▶ [Brief]: Where "flow" appears in a line of the entries below, that line should be copied.

Dataset entries:
[Start of Attachment]

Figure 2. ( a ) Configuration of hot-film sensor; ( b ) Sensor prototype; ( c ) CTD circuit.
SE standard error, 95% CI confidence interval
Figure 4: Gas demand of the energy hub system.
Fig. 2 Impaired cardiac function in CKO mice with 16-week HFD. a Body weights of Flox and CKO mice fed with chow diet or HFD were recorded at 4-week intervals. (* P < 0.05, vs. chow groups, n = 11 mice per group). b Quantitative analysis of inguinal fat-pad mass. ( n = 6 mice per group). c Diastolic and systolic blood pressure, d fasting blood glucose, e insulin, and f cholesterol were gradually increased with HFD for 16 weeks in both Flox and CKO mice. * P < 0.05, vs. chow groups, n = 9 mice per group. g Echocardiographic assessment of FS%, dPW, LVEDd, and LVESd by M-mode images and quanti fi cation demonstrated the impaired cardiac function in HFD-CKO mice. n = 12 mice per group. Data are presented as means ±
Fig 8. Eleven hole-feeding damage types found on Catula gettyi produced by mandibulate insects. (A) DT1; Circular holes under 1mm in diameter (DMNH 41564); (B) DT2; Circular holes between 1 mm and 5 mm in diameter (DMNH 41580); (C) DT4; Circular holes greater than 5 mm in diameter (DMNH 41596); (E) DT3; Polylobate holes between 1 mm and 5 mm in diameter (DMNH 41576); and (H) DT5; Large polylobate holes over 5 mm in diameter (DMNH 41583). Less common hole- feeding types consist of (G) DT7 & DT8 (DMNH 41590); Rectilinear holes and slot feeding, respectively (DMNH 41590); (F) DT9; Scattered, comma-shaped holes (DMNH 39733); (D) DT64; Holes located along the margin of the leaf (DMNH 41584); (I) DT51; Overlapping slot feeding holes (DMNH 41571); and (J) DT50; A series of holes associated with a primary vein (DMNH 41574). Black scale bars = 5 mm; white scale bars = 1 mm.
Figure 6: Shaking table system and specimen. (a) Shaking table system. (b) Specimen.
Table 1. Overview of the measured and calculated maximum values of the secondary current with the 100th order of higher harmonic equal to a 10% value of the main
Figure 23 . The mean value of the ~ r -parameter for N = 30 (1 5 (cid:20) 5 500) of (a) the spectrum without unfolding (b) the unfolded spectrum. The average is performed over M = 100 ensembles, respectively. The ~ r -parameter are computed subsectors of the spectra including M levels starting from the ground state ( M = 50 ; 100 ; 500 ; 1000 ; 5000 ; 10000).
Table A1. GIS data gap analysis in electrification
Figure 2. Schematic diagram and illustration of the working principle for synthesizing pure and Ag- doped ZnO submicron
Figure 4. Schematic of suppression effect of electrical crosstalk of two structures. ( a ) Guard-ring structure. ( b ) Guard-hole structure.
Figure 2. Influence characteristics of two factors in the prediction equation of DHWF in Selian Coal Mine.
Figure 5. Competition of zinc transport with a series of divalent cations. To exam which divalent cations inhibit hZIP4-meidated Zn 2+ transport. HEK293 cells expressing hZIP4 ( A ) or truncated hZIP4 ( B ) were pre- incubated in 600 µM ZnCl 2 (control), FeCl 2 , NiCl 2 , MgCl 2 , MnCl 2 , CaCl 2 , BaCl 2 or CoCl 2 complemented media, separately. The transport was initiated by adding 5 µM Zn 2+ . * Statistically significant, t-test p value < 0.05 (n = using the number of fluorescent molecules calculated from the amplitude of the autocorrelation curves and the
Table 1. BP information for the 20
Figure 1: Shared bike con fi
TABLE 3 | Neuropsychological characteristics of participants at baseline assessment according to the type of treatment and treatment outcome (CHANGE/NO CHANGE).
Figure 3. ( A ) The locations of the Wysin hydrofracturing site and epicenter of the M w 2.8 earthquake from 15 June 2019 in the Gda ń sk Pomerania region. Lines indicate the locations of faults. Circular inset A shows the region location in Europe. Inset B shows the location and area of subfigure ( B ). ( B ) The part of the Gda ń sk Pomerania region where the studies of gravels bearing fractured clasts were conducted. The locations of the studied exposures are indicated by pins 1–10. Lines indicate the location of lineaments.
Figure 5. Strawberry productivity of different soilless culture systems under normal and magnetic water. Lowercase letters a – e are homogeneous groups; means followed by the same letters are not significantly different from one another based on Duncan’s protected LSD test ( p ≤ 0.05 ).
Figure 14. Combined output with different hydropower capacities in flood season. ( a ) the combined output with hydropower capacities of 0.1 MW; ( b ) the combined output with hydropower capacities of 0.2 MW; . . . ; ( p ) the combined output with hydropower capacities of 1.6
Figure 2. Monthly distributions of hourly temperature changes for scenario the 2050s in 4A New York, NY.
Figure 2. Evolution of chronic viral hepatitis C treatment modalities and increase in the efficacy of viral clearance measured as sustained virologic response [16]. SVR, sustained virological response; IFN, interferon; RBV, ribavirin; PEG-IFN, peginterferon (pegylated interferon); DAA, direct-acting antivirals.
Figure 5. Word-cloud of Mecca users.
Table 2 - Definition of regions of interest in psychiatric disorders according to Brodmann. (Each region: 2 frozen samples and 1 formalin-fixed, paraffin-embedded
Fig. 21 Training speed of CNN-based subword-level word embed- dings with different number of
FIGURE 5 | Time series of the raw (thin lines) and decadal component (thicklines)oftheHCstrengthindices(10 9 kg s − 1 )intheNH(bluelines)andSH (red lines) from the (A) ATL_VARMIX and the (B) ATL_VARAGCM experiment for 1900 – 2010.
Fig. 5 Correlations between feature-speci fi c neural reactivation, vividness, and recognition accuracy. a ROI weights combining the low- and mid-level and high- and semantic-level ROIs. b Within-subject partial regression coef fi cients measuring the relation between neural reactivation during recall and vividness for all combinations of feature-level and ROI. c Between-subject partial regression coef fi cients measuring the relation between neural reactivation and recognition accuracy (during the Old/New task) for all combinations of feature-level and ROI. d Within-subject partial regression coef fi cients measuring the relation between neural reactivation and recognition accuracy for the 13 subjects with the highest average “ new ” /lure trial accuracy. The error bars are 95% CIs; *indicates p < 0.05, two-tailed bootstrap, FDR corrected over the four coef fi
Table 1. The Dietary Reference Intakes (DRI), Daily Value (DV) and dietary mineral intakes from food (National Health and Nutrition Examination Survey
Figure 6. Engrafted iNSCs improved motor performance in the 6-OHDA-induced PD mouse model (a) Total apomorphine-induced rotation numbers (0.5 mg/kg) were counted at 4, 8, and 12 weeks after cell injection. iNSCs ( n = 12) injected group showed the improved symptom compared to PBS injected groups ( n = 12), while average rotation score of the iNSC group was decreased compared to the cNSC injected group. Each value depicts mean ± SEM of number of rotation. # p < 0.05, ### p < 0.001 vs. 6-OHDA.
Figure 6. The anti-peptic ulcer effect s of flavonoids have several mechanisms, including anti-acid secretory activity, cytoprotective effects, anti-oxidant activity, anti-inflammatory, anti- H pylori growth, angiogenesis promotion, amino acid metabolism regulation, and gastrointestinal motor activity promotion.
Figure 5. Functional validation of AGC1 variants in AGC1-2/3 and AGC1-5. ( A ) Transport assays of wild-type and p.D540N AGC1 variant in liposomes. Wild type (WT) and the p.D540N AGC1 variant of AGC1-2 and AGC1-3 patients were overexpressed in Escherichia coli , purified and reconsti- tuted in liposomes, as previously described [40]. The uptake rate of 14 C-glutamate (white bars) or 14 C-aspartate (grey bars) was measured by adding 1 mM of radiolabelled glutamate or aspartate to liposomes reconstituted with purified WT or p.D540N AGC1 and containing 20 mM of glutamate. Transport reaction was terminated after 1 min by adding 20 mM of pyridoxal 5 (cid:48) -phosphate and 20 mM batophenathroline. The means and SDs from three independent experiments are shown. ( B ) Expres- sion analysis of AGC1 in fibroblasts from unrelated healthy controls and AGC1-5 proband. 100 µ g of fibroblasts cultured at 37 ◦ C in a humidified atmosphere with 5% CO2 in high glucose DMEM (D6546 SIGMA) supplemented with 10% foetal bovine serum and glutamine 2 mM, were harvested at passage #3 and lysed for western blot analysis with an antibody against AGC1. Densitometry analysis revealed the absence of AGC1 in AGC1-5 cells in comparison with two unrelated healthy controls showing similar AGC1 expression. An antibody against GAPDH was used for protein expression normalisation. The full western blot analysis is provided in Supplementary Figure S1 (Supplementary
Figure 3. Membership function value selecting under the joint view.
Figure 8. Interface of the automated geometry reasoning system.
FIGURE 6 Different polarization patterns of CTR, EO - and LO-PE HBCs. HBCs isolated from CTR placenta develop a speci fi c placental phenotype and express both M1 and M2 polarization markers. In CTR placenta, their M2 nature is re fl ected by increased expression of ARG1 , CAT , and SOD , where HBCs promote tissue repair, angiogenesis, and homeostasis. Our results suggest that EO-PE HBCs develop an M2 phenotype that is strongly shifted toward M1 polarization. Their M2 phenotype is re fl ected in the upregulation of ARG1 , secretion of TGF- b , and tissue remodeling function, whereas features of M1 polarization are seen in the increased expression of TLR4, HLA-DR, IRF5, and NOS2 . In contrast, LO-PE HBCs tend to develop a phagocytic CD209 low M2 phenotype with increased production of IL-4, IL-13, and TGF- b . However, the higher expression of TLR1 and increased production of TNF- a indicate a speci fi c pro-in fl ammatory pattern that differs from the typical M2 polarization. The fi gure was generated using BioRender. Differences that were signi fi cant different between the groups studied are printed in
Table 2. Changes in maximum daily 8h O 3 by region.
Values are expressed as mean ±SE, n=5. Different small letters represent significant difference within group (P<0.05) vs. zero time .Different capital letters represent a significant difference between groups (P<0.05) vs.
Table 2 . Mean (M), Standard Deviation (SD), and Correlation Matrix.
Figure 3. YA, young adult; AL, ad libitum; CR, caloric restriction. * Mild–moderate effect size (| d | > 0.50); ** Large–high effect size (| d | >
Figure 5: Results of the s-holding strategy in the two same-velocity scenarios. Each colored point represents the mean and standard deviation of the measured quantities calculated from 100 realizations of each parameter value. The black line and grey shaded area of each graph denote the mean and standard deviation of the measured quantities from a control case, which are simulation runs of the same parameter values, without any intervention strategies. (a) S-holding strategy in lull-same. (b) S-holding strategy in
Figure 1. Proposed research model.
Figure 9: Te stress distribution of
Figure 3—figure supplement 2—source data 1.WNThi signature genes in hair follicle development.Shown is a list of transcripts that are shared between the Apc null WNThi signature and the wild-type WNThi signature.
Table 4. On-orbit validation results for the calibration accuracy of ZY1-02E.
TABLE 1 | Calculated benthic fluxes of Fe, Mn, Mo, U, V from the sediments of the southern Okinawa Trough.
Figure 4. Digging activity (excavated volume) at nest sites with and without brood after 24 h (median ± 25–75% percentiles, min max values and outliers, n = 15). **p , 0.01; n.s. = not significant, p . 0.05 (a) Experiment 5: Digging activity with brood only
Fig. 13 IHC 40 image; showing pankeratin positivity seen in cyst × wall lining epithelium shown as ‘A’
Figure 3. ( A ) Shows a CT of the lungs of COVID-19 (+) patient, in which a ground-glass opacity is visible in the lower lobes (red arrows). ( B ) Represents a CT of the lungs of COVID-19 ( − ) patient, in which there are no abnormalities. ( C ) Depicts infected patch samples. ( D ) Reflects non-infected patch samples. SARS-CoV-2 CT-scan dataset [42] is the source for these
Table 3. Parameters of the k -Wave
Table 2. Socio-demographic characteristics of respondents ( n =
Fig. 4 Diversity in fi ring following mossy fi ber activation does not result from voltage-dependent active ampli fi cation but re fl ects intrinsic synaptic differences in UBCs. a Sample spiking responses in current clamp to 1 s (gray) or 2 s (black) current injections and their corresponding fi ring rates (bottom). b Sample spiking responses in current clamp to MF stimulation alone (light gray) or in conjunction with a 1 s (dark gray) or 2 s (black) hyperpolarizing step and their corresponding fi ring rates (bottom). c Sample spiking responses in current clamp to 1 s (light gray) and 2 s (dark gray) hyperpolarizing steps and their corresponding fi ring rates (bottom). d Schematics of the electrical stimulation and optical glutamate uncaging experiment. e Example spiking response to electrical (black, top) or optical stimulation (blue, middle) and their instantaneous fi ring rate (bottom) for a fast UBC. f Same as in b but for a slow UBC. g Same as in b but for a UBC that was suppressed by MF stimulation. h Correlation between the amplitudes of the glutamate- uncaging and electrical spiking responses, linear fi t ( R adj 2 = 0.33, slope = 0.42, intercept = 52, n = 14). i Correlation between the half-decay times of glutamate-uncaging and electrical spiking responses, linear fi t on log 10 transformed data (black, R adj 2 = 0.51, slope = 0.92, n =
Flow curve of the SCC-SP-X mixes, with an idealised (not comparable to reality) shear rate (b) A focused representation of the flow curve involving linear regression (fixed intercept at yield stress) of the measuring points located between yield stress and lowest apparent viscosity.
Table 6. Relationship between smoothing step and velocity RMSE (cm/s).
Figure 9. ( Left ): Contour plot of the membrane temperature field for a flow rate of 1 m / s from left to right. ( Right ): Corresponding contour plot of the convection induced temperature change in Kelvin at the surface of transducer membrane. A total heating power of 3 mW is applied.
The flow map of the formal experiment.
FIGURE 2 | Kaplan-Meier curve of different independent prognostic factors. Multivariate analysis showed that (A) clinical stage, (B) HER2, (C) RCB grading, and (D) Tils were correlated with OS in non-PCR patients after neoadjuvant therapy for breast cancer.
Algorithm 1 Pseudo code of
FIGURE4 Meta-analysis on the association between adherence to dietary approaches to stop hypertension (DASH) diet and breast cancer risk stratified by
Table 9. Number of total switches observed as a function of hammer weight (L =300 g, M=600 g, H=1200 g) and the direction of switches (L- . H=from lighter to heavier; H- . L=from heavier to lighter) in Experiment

[End of Attachment]

▶ [Response to this exercise]:
Flow curve of the SCC-SP-X mixes, with an idealised (not comparable to reality) shear rate (b) A focused representation of the flow curve involving linear regression (fixed intercept at yield stress) of the measuring points located between yield stress and lowest apparent viscosity.
Figure 9. ( Left ): Contour plot of the membrane temperature field for a flow rate of 1 m / s from left to right. ( Right ): Corresponding contour plot of the convection induced temperature change in Kelvin at the surface of transducer membrane. A total heating power of 3 mW is applied.
The flow map of the formal experiment.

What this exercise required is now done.